An was für Momente denken Sie dabei?
An Autofahren mit aufgedrehter Musik. Lauthals singend den Schwung von einem Hügel zu nehmen, um den Nächsten hochzufliegen. Meine Mutter hat eine sehr ausgeprägte Fantasie, sie erzählte meiner Schwester und mir zum Beispiel, das sei die Sprungschanze in den Himmel. Sie hat auch ein echtes Schauspieltalent und konnte uns die tollsten Charlie-Chaplin-Szenen vorspielen. Wir durften sehr viel: Mit Rollschuhen in der Wohnung fahren, über Tische und Bänke klettern oder Spaghetti in der Badewanne essen. Aber in einer Manie konnte es ihr auch passieren, dass sie mich an einer Autobahnraststätte vergisst wieder einzupacken. Meine Schwester hat sie dann auf mein Fehlen aufmerksam gemacht. Dann ist sie natürlich abgebogen.
Das war nicht die einzige kritische Situation.
Vieles hatte mit dem Autofahren zu tun. In ihren manischen Phasen war meine Mutter zu aufgedreht zum Schlafen. Wir haben mehrmals an einer Raststätte oder einer Tankstelle im Auto übernachtet, wenn die Müdigkeit sie dann doch überfallen hatte.
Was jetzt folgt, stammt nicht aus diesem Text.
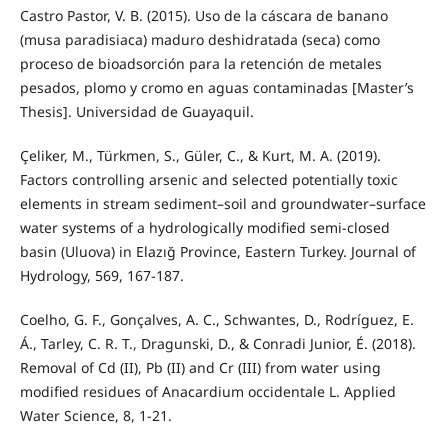
Castro Pastor, V. B. (2015). Uso de la cáscara de banano
(musa paradisiaca) maduro deshidratada (seca) como
proceso de bioadsorción para la retención de metales
pesados, plomo y cromo en aguas contaminadas [Master’s
Thesis]. Universidad de Guayaquil.
Çeliker, M., Türkmen, S., Güler, C., & Kurt, M. A. (2019).
Factors controlling arsenic and selected potentially toxic
elements in stream sediment–soil and groundwater–surface
water systems of a hydrologically modified semi-closed
basin (Uluova) in Elazığ Province, Eastern Turkey. Journal of
Hydrology, 569, 167-187.
Coelho, G. F., Gonçalves, A. C., Schwantes, D., Rodríguez, E.
Á., Tarley, C. R. T., Dragunski, D., & Conradi Junior, É. (2018).
Removal of Cd (II), Pb (II) and Cr (III) from water using
modified residues of Anacardium occidentale L. Applied
Water Science, 8, 1-21.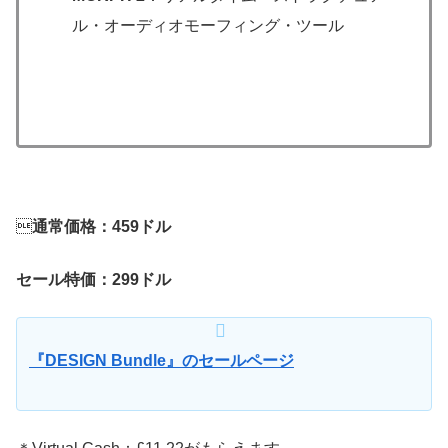
ル・オーディオモーフィング・ツール

通常価格：459ドル
セール特価：299ドル
『DESIGN Bundle』のセールページ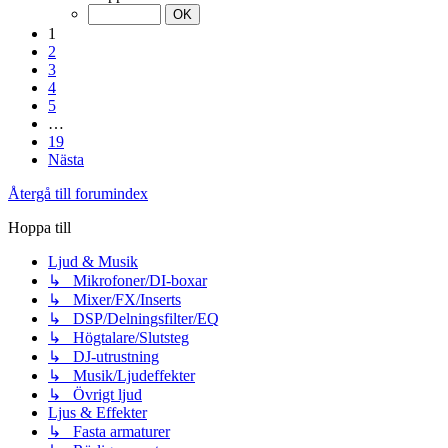
1
2
3
4
5
…
19
Nästa
Återgå till forumindex
Hoppa till
Ljud & Musik
↳ Mikrofoner/DI-boxar
↳ Mixer/FX/Inserts
↳ DSP/Delningsfilter/EQ
↳ Högtalare/Slutsteg
↳ DJ-utrustning
↳ Musik/Ljudeffekter
↳ Övrigt ljud
Ljus & Effekter
↳ Fasta armaturer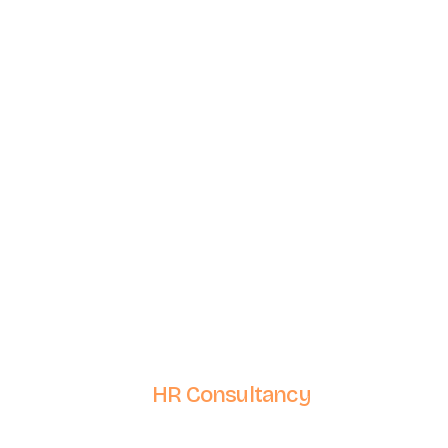
Bekijk website >
HR Consultancy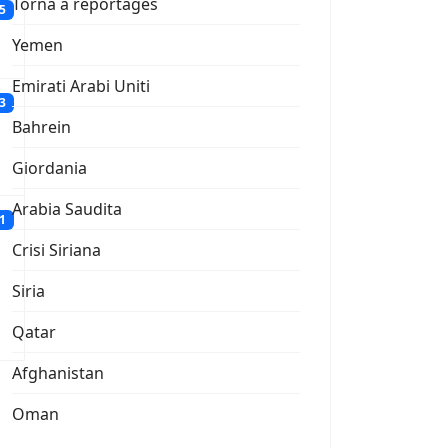
Torna a reportages
25
Yemen
Emirati Arabi Uniti
03
Bahrein
Giordania
Arabia Saudita
21
Crisi Siriana
Siria
Qatar
Afghanistan
Oman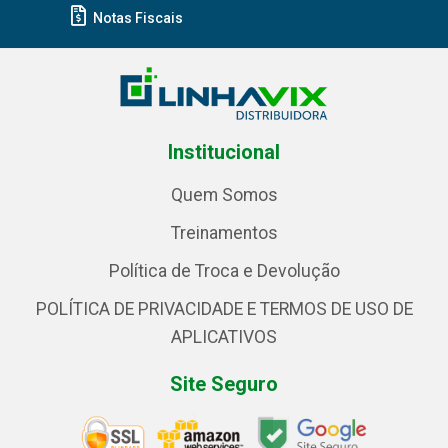
Notas Fiscais
Institucional
Quem Somos
Treinamentos
Política de Troca e Devolução
POLÍTICA DE PRIVACIDADE E TERMOS DE USO DE
APLICATIVOS
Site Seguro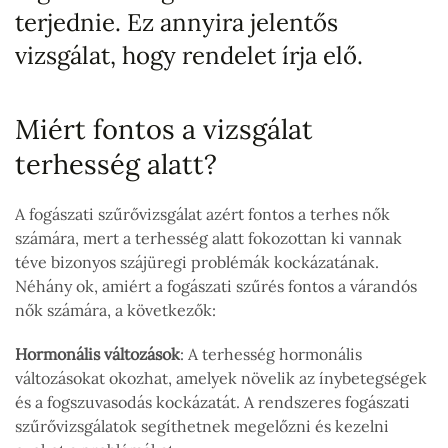
terjednie. Ez annyira jelentős
vizsgálat, hogy rendelet írja elő.
Miért fontos a vizsgálat
terhesség alatt?
A fogászati szűrővizsgálat azért fontos a terhes nők
számára, mert a terhesség alatt fokozottan ki vannak
téve bizonyos szájüregi problémák kockázatának.
Néhány ok, amiért a fogászati szűrés fontos a várandós
nők számára, a következők:
Hormonális változások
: A terhesség hormonális
változásokat okozhat, amelyek növelik az ínybetegségek
és a fogszuvasodás kockázatát. A rendszeres fogászati
szűrővizsgálatok segíthetnek megelőzni és kezelni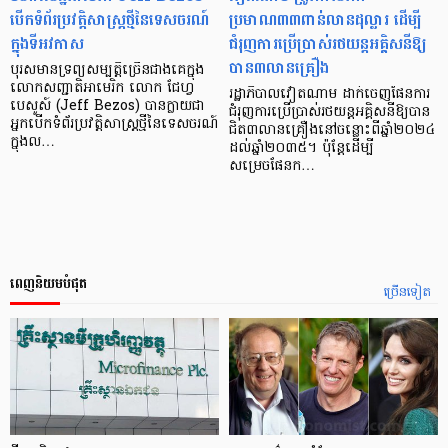
បើកទំព័រប្រវត្តិសាស្ត្រថ្មីនៃទេសចរណ៍
ប្រមាណ៣៣ពាន់លានដុល្លារ ដើម្បី
ក្នុងទីអវកាស
ជំរុញការប្រើប្រាស់រថយន្តអគ្គិសនីឱ្យ
បាន៣លានគ្រឿង
បុរសមានទ្រព្យសម្បត្តិច្រើនជាងគេក្នុង
លោកសញ្ជាតិអាមេរិក លោក ជែហ្វ
រដ្ឋាភិបាលវៀតណាម ដាក់ចេញផែនការ
បេសូស៍ (Jeff Bezos) បានក្លាយជា
ជំរុញការប្រើប្រាស់រថយន្តអគ្គិសនីឱ្យបាន
អ្នកបើកទំព័រប្រវត្តិសាស្ត្រថ្មីនៃទេសចរណ៍
ជិត៣លានគ្រឿងនៅចន្លោះពីឆ្នាំ២០២៤
ក្នុងល…
ដល់ឆ្នាំ២០៣៥។ ប៉ុន្តែដើម្បី
សម្រេចផែនក…
ពេញនិយមបំផុត
ច្រើនទៀត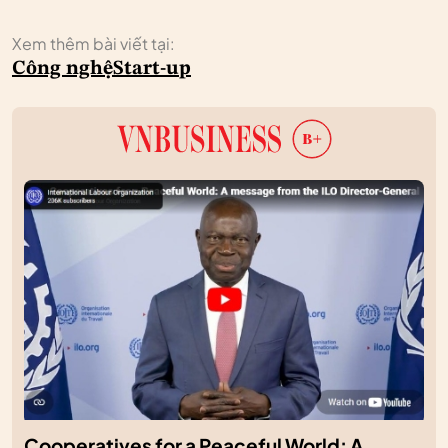
Xem thêm bài viết tại:
Công nghệ
Start-up
Cooperatives for a Peaceful World: A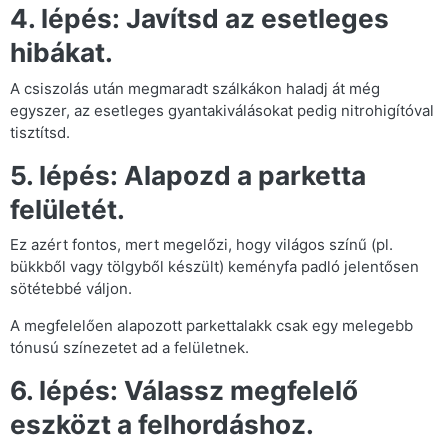
4. lépés: Javítsd az esetleges
hibákat.
A csiszolás után megmaradt szálkákon haladj át még
egyszer, az esetleges gyantakiválásokat pedig nitrohigítóval
tisztítsd.
5. lépés: Alapozd a parketta
felületét.
Ez azért fontos, mert megelőzi, hogy világos színű (pl.
bükkből vagy tölgyből készült) keményfa padló jelentősen
sötétebbé váljon.
A megfelelően alapozott parkettalakk csak egy melegebb
tónusú színezetet ad a felületnek.
6. lépés: Válassz megfelelő
eszközt a felhordáshoz.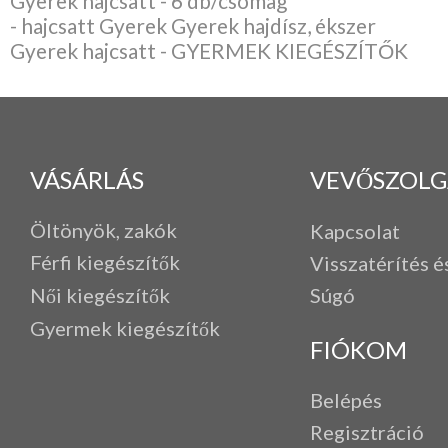
Gyerek hajcsatt - 6 db/csomag
- hajcsatt Gyerek Gyerek hajdísz, ékszer
Gyerek hajcsatt - GYERMEK KIEGÉSZÍTŐK
VÁSÁRLÁS
VEVŐSZOLG
Öltönyök, zakók
Kapcsolat
Férfi k
iegészítők
Visszatérítés é
Női kiegészítők
Súgó
Gyermek kiegészítők
FIÓKOM
Belépés
Regisztráció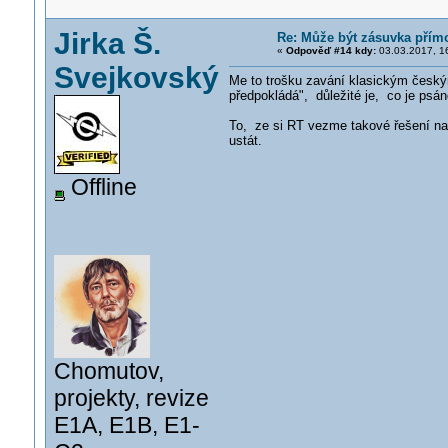
Jirka Š.
Re: Může být zásuvka pří
«
Odpověď #14 kdy:
03.03.2017, 1
Svejkovský
Me to trošku zavání klasickým českým
předpokládá", důležité je, co je psán
To, ze si RT vezme takové řešení na t
ustát.
Offline
Chomutov,
projekty, revize
E1A, E1B, E1-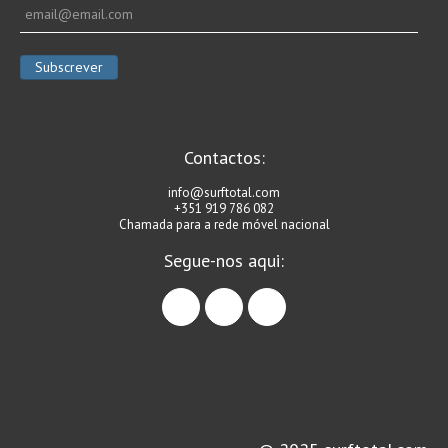
Contactos:
info@surftotal.com
+351 919 786 082
Chamada para a rede móvel nacional
Segue-nos aqui:
facebook
instagram
linkedin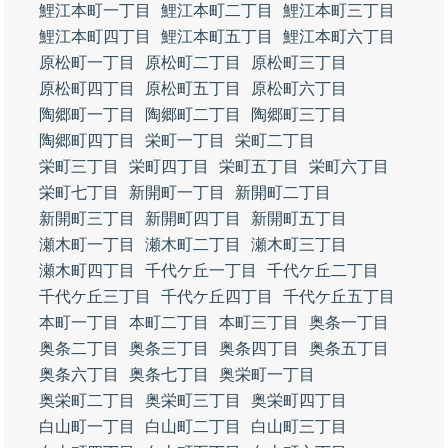
鯉江本町一丁目
鯉江本町二丁目
鯉江本町三丁目
鯉江本町四丁目
鯉江本町五丁目
鯉江本町六丁目
原松町一丁目
原松町二丁目
原松町三丁目
原松町四丁目
原松町五丁目
原松町六丁目
陶郷町一丁目
陶郷町二丁目
陶郷町三丁目
陶郷町四丁目
栄町一丁目
栄町二丁目
栄町三丁目
栄町四丁目
栄町五丁目
栄町六丁目
栄町七丁目
新開町一丁目
新開町二丁目
新開町三丁目
新開町四丁目
新開町五丁目
瀬木町一丁目
瀬木町二丁目
瀬木町三丁目
瀬木町四丁目
千代ケ丘一丁目
千代ケ丘二丁目
千代ケ丘三丁目
千代ケ丘四丁目
千代ケ丘五丁目
本町一丁目
本町二丁目
本町三丁目
奥条一丁目
奥条二丁目
奥条三丁目
奥条四丁目
奥条五丁目
奥条六丁目
奥条七丁目
奥栄町一丁目
奥栄町二丁目
奥栄町三丁目
奥栄町四丁目
白山町一丁目
白山町二丁目
白山町三丁目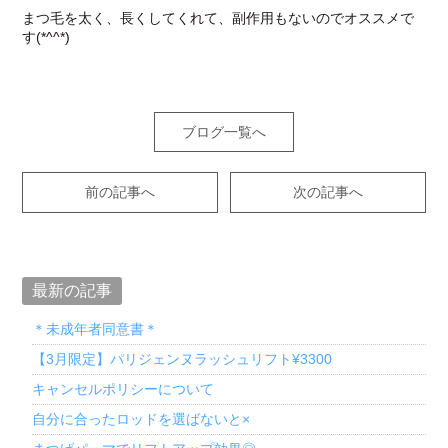
まつ毛を太く、長くしてくれて、副作用もないのでオススメで
す(*^^*)
ブログ一覧へ
前の記事へ
次の記事へ
最新の記事
＊未成年者同意書＊
【3月限定】パリジェンヌラッシュリフト¥3300
キャンセルポリシーについて
自分に合ったロッドを選ばないと×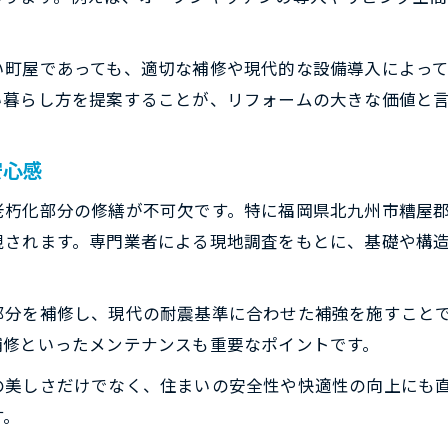
費用相場から見る篠栗町リフォーム事情
町屋リフォームの費用相場と内訳を詳しく解説
い町屋であっても、適切な補修や現代的な設備導入によっ
リフォーム費用の目安と賢い予算計画の立て方
い暮らし方を提案することが、リフォームの大きな価値と
実例で比較するリフォーム費用の違いと特徴
費用を抑えるためのリフォーム工夫ポイント
安心感
リフォーム費用で注意したい追加工事の事例
老朽化部分の修繕が不可欠です。特に福岡県北九州市糟屋
補助金活用で賢く進める町屋改修の方法
視されます。専門業者による現地調査をもとに、基礎や構
リフォーム補助金を活用した町屋改修の流れ
町屋リフォームで使える補助金制度の基礎知識
部分を補修し、現代の耐震基準に合わせた補強を施すこと
補助金利用で負担を減らすリフォームのコツ
補修といったメンテナンスも重要なポイントです。
リフォーム補助金申請で押さえるべきポイント
の美しさだけでなく、住まいの安全性や快適性の向上にも
最新の補助金情報を活かした町屋リフォーム術
す。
Einmal sind wir im Straßengraben gelandet, weil sie am Steuer eingenickt ist. In einer Manie war meine Mutter zudem übertrieben kontaktfreudig. Ihr fehlte das Gespür für Grenzen. Es kam oft vor, dass sie mit Männern anbandelte und sie mit zu uns nach Hause brachte - manchmal gabelte sie auch Obdachlose auf. Wenn dann früh morgens das Fernweh aufkam, fuhr sie einfach los und ließ uns mit ihren Bekanntschaften allein.
Die manischen Phasen waren also gefährlicher als die depressiven.
Ja - deswegen war ich trotz allem irgendwie erleichtert, wenn meine Mutter depressiv war. Ich habe zwar gemerkt, dass sie sehr traurig und antriebslos war. Aber ich wusste, dass sie da ist, wenn ich aus der Schule nach Hause komme. Sie hat während der Depressionen auch eher ihre Medikamente genommen - die sollen das Schlimmste verhindern.
Ihre Mutter war alleinerziehend, Ihr Vater lebte in einer anderen Stadt. Warum haben sich weder Ihre Verwandten noch der behandelnde Arzt um Hilfe bemüht? Das habe ich meine Tanten auch gefragt. Sie fanden, dass wir Kinder nicht mehr zu ihrem Zuständigkeitsbereich gehören. Sie fühlten sich für meine Mutter verantwortlich und hatten mit ihr alle Hände voll zu tun: Den Haushalt managen, Rechnungen bezahlen - Sachen, die sie ausgeheckt hat, wieder geradebiegen. Wir Kinder waren zudem sehr unauffällig. Ein typisches Verhalten, wie ich inzwischen weiß. Es gibt dieses Phänomen der Parentifizierung wie bei Kindern suchtkranker Eltern: Die Kinder schlüpfen unbewusst in die Elternrolle. Sie erscheinen übermäßig vernünftig, nehmen sich sehr zurück. Das wird oft missinterpretiert. Die Tanten, mein Vater, Lehrer und Ärzte haben uns für reif und vernünftig gehalten, nach dem Motto: "Die können selbst auf sich aufpassen." Das werfe ich ihnen im Rückblick vor. Auf der anderen Seite müsste selbst ein williger Helfer erst eine hohe Mauer des Schweigens überwinden, um ein Kind dazu zu bringen, über seine Sorgen zu Hause zu sprechen. Kinder sind extrem solidarisch mit ihren Eltern. Das verlangt schon sehr viel Ausdauer und Feingefühl.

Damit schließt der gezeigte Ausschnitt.